**Wat je doet:**
1/ Schrijf uit het gekozen fragment letterlijk de tekst over tussen "3. Het bestreden" en "de AID zijn.", beide inbegrepen.
2/ Geef de alinea uit het gekozen fragment die begint met "Door de AID is bij de fysieke controle" weer als een korte opsomming en behoud daarbij de belangrijkste feiten.
3/ Waarmee was perceel 46 volgens het gekozen fragment beteeld?

─── Gekozen fragment

3. Het bestreden besluit
Bij het bestreden besluit heeft verweerder het bezwaar ongegrond verklaard. Hij heeft hiertoe, samengevat, het volgende overwogen.
Door de AID is bij de fysieke controle de beteelde oppervlakte gemeten. Deze behoeft niet gelijk te zijn aan de kadastrale oppervlakte. Evenmin behoeft deze gelijk te zijn aan de oppervlakte die appellant stelt te hebben aangehouden, namelijk de kadastrale oppervlakte minus een veiligheidsmarge van 5 %. Verweerder is evenmin uitgegaan van de topografische oppervlakte nu er meetgegevens van de AID zijn.
Het feit dat de percelen 46 en 47 een topografisch geheel vormen maakt niet dat bij de meting extra terughoudendheid was geboden. Integendeel, doordat perceel 46 met maïs was beteeld en perceel 47 braak lag, was het extra gemakkelijk de grens tussen beide percelen exact te meten.

──────
─── Opgeslagen rijen

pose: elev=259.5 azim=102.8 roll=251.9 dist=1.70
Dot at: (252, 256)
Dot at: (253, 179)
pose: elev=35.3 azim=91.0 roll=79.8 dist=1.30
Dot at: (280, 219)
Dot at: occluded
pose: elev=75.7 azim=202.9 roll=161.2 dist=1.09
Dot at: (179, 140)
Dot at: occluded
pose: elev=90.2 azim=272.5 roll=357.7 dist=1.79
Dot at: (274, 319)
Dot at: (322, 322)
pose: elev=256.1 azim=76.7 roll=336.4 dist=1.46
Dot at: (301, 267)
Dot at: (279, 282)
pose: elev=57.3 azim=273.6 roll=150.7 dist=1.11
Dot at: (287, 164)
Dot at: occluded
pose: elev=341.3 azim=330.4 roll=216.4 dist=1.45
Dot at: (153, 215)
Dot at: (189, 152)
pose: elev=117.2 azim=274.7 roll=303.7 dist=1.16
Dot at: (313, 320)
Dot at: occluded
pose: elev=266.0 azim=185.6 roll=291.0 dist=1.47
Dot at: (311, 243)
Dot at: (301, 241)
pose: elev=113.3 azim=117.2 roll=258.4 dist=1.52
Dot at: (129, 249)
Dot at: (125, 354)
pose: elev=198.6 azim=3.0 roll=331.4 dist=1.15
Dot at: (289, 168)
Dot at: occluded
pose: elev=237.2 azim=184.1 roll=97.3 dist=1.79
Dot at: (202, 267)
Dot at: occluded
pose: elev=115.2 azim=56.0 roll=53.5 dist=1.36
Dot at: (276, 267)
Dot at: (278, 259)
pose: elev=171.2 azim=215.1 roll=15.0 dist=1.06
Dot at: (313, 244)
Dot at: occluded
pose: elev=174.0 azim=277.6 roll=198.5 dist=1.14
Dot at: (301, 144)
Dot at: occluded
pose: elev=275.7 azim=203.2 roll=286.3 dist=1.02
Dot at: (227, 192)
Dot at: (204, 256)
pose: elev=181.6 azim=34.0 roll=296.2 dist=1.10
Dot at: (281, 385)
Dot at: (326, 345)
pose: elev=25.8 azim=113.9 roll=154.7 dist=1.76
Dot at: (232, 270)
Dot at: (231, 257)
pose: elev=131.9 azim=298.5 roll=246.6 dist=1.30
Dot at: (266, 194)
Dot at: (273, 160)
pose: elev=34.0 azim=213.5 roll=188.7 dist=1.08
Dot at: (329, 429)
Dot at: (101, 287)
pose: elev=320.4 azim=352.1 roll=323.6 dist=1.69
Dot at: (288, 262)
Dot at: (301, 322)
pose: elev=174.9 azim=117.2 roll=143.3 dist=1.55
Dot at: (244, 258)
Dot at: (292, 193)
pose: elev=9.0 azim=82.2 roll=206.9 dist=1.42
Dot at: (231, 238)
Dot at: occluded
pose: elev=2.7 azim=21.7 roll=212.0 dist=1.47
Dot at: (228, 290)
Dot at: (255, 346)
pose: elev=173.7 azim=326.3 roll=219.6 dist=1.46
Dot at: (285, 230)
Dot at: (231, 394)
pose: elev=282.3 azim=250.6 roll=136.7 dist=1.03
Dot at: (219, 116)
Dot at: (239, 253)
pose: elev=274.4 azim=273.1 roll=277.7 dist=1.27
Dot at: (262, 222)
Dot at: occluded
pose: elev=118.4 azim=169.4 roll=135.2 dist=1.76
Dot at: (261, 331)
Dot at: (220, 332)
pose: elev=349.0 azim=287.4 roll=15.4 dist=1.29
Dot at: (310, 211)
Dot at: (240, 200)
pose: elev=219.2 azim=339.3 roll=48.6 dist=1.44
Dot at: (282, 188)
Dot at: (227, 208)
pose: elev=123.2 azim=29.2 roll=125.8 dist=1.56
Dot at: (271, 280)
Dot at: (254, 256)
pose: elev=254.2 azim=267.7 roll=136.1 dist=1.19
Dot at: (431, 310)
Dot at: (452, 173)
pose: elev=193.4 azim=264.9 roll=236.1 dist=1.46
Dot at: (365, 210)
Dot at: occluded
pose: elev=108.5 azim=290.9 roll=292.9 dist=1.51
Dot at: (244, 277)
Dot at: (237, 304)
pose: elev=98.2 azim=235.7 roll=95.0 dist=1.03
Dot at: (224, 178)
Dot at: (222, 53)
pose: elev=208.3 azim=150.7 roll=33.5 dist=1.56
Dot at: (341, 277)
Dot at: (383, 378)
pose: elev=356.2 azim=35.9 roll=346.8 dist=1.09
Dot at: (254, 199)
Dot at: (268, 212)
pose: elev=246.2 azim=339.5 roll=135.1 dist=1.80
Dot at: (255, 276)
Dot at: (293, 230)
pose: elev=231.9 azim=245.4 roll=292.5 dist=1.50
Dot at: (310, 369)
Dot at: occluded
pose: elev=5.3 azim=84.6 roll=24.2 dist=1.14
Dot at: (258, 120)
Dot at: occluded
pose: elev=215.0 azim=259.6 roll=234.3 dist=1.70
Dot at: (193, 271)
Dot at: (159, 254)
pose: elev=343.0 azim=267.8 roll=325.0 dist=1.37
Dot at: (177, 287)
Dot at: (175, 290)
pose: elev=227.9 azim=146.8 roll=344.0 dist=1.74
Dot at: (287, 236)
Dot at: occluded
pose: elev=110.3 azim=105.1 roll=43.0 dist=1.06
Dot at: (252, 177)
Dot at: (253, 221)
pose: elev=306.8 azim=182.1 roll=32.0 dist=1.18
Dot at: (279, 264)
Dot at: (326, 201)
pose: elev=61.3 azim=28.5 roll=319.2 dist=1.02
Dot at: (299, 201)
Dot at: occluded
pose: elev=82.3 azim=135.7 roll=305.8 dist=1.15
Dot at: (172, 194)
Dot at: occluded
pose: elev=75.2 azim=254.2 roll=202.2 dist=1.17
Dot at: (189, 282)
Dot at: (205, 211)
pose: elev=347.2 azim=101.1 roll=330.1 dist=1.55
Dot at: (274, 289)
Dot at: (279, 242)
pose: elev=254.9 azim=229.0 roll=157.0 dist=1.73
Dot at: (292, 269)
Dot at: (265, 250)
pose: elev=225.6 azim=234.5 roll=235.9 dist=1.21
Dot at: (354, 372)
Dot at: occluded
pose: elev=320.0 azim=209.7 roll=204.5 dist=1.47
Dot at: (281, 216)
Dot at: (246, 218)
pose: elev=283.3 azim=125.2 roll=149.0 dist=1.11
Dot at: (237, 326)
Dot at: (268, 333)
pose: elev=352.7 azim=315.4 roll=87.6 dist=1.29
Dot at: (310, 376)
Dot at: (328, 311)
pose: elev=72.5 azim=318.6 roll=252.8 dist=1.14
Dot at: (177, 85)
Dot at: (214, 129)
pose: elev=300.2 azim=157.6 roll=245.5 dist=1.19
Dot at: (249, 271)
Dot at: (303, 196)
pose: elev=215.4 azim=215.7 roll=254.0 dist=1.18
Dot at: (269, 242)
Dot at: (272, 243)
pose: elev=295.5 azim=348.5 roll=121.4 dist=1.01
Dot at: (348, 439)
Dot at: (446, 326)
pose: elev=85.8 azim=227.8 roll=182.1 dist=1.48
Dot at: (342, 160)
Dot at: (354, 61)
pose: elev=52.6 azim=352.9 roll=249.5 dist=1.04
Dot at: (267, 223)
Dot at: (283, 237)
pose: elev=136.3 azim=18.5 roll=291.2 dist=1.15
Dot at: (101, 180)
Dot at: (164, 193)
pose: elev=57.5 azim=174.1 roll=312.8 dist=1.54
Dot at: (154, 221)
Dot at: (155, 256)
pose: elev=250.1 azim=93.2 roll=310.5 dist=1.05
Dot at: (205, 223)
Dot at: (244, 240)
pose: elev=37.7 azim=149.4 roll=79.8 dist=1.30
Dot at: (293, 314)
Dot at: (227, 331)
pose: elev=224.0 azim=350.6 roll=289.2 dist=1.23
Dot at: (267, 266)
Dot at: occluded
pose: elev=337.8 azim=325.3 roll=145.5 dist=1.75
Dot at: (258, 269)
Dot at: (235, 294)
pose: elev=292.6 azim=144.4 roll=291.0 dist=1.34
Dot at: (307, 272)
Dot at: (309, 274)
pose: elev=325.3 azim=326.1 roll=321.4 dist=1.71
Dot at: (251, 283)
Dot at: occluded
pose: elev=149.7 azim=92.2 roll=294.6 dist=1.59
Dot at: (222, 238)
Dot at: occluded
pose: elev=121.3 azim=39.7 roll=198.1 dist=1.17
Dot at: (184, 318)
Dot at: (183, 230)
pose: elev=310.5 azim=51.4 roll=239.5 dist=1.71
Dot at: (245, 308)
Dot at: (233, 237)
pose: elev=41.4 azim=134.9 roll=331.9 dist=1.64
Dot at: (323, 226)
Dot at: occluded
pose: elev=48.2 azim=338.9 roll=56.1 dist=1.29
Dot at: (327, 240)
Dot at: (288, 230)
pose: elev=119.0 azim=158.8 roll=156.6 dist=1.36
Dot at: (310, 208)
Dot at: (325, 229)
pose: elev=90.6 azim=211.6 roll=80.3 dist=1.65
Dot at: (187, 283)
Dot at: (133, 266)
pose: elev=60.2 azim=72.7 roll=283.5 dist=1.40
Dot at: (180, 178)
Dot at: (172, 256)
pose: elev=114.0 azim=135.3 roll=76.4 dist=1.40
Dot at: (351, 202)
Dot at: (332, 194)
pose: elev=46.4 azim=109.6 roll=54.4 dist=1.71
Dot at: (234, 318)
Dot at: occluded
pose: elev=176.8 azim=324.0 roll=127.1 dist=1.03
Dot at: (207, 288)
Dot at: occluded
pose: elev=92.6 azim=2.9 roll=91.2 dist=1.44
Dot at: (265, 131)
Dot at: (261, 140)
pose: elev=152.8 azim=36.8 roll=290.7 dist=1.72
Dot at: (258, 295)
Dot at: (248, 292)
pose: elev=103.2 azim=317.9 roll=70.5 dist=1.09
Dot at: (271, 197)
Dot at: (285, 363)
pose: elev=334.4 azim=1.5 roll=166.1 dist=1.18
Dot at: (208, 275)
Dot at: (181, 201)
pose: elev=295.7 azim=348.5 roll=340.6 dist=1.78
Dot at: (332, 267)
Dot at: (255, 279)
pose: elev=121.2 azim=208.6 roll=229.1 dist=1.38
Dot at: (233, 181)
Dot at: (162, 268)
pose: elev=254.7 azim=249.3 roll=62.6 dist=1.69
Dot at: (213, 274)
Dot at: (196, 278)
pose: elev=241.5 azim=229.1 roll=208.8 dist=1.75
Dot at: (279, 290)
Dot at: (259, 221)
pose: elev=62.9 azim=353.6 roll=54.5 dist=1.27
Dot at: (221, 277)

──────

**Antwoorden bij oefening:**
1/
3. Het bestreden besluit
Bij het bestreden besluit heeft verweerder het bezwaar ongegrond verklaard. Hij heeft hiertoe, samengevat, het volgende overwogen.
Door de AID is bij de fysieke controle de beteelde oppervlakte gemeten. Deze behoeft niet gelijk te zijn aan de kadastrale oppervlakte. Evenmin behoeft deze gelijk te zijn aan de oppervlakte die appellant stelt te hebben aangehouden, namelijk de kadastrale oppervlakte minus een veiligheidsmarge van 5 %. Verweerder is evenmin uitgegaan van de topografische oppervlakte nu er meetgegevens van de AID zijn.

2/
- De AID heeft bij de fysieke controle de beteelde oppervlakte gemeten.
- Die oppervlakte hoeft niet gelijk te zijn aan de kadastrale oppervlakte.
- Ze hoeft ook niet gelijk te zijn aan de oppervlakte die appellant stelt te hebben aangehouden: de kadastrale oppervlakte min een veiligheidsmarge van 5 %.
- Verweerder is niet uitgegaan van de topografische oppervlakte, omdat er meetgegevens van de AID zijn.

3/ Met maïs.